Tanzimat’la başlayan Türk modernleşmesi aynı zamanda Kürt halkına karşı yapılmış zulümlerin modern tarihçesidir. Şüphesiz ki, Türk modernleşmesinin bir tarihi olan Cumhuriyet, kendi devlet paradigmasını kurarken, insan gücü olarak kendisine yetersiz kalmıştır.
Bu yüzden Türk ulusu, Cumhuriyet’in kuruluş döneminde Kürt halkına karşı timsah gözyaşlarıyla bir yakınlık sergilemiştir. Tarih karşısında modern millet yapısını oluşturan Türk ulusu, Kürt halkına maddi ve manevi olarak verdiği zararlarla; ulusal konuda zihni ve ahlaki bir acımasızlığın temsilcisi olmuştur.
Uygarlık sahnesinde katliamlarla ve sürgünlerle birlikte sadece yaşamak için; yeri geldiği zaman savaşan, yeri geldiği zaman kendini savunan Kürt halkı, yönünü ve yörüngesini yitiren Cumhuriyet’in acımasız hedefi olmuştur. Oysa ki, Türk devletinin kurulması için, saf duygularıyla kandırılan Kürt halkı, bugün varolan Türk devletinin önemli kahramanlarıdırlar.
Cumhuriyet’in kuruluş döneminin tek parti zihniyeti olan ve aynı zamanda faşizmin idarileşmiş kurumu olan Türk devleti; Kürt halkına her zaman tepeden inme bir inkârla, Kürt halkının varlığını kabullenmemiştir.
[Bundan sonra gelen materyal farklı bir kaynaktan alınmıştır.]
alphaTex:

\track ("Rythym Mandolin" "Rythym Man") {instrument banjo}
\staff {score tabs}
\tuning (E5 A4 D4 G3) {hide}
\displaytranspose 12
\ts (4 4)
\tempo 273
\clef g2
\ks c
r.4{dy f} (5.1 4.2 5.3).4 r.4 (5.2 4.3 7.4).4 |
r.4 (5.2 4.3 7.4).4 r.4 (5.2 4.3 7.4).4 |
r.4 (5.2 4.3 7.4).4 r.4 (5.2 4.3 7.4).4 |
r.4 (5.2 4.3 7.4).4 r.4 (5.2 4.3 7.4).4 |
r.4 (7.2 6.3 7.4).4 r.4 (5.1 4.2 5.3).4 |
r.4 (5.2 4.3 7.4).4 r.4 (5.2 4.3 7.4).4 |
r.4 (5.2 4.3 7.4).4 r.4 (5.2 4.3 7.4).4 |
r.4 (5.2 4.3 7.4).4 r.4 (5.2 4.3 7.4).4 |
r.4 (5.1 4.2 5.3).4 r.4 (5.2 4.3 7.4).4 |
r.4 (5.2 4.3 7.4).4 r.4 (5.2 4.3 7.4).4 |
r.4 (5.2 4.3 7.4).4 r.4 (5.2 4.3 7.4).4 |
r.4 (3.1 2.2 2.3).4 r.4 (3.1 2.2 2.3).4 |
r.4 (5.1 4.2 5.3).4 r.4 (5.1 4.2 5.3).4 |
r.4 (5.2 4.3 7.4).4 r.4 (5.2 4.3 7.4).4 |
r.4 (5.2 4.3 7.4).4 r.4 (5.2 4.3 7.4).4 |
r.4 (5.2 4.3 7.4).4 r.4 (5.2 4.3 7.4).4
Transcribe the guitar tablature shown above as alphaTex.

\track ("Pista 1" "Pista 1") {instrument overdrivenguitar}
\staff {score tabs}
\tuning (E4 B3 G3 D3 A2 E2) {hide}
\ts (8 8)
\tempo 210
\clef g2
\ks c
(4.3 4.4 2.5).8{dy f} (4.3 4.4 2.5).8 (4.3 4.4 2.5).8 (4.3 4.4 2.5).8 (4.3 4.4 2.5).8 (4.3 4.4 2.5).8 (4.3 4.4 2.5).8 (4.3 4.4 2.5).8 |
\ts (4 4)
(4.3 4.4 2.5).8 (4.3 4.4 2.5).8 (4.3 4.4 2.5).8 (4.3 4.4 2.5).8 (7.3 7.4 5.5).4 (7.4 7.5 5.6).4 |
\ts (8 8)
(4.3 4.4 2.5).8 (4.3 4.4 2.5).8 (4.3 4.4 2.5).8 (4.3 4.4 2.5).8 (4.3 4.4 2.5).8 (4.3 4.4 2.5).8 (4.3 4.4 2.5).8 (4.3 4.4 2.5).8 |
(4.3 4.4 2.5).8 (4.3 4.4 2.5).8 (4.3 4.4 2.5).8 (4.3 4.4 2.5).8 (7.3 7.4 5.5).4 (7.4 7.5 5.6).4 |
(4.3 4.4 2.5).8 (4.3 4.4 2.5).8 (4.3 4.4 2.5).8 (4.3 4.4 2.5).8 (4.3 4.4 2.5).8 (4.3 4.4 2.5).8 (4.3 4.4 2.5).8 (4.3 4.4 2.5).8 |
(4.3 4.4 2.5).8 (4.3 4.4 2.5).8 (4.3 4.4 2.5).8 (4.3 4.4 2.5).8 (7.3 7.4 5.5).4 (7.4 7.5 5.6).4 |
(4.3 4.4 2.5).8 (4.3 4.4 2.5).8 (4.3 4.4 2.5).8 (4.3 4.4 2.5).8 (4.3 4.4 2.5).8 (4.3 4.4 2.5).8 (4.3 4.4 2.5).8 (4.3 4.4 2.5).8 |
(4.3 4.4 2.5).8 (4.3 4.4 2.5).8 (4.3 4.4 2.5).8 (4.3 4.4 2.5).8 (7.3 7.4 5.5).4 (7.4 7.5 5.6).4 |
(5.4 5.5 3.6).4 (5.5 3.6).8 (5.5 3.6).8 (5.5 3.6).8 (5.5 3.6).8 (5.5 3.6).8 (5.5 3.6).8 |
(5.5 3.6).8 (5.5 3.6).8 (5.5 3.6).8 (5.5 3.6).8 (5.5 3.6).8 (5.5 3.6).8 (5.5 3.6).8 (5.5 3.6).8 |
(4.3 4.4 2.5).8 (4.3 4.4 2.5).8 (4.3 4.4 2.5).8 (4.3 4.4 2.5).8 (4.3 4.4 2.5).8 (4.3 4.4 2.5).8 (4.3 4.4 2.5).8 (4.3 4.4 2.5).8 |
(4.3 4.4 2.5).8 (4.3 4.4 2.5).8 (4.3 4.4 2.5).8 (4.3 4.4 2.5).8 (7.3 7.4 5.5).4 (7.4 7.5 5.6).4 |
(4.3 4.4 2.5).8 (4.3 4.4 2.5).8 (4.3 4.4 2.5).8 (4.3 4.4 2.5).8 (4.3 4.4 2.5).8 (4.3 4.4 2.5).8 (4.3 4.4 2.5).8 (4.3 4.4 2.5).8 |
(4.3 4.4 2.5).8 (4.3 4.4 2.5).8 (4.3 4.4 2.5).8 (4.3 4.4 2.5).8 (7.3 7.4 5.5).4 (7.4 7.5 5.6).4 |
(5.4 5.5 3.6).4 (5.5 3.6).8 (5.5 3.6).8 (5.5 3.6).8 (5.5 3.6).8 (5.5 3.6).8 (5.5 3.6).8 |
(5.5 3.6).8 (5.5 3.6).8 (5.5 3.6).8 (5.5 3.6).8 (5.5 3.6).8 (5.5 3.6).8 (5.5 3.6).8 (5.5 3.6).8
Fakat doğruların hiçbir zaman çürütülememesi, zorba güçle yükselen ulusların çöküşünü doğrulamıştır.
Özgür olmayan bir halkın karşısında, kendisini özgür zanneden hiçbir halk ve ulus gerçek anlamda özgürlüğü yaşayamaz ve baki kalamaz. Bugün dünya arenasında, ulusal bir erk olarak tanınan Türkler; tarihsel gerçeklerle yüzleştiklerinde, varoldukları bu gücün altında yatan felsefik ve politik gücün asıl sahiplerinin, Kürt halkı olduğunu kabullenmekten kaçamayacaklardır.
Türk devleti adına bir tarihi yazılı hale getiren kadim bir güç olan Kürt halkı, bu hakikatin; “tozlu raflarda açılıp okunması korku uyandıran” cesur mümessilleridirler. Tarih yazımının günümüze kadar resmi tarih amaçlarıyla yazılması, gerçek tarihin her zaman resmi mantığı aşmış bilinçler tarafından sonradan öğrenilmesine ve yazılmasına yol açmıştır.
Bu nedenle resmi tarih bizlere okutulduğu şekliyle gerçek tarih olmayıp, icat edilen ( yaratılan) tarihtir. Hakikatin yok edilememesi ve er ya da geç ortaya çıkması; yazılmayan Kürt ve Kürdistan gerçekliğini de yok edemiyor. Bizzat Atatürk’ün ağzından dile gelen Kürt halkı ve Kürdistan gerçekliği, Cumhuriyet savunucularının demokrasi ve adalet konusunda rutin demagojileridir.
Her ne kadar tarihsel gerçekler demagojilerle yok sayılmaya çalışılsa da, tarihsel Kürt gerçekliği, bugün de tarihin yazılmasına kaynaklık ediyor. Türk ulusunun ezici egemenliğini güçlendirmesi için Kürt halkını barbar ve dağlı insanlar olarak tanıtması, Türk ulusunun kendi tarihini kurgularken yaşadığı kaygı ve korkuları da, olaylara objektif bakanlara hissettirmektedir.
Kürt ulusunun, Türk ulusunun işgalciliği karşısında direnişi; modern yüzyılımızın tarihini tekerrür ettiren bir gerçekliktir. Tarihin tekrarı konusunda asıl barbarlığı sergileyen Türk ulusu çağın, özgürlük ve bağımsızlık konusunda gerilemesine neden olan gerçek suçludur.
Modern dünyanın ulusal devletler şeklinde var oluşu, demokrasinin yaşanması için gerekli olan yeni bir dünya düzenidir. Fakat, demokrasinin faşist yöntemlerle baskılanmasını sağlayan Türk ulusunun; Kürt ulusuna karşı işlediği bu suç tarih önünde mutlaka yargılanacaktır.
Bütün vicdanlı insanların ve bağımsız toplumların ortak düşüncesi olan, Kürt ulusunun bağımsızlık ve hürriyet inancı; Kürt halkının ödediği bedeller oranında tarih sahnesinde hak ettiği yeri alacaktır.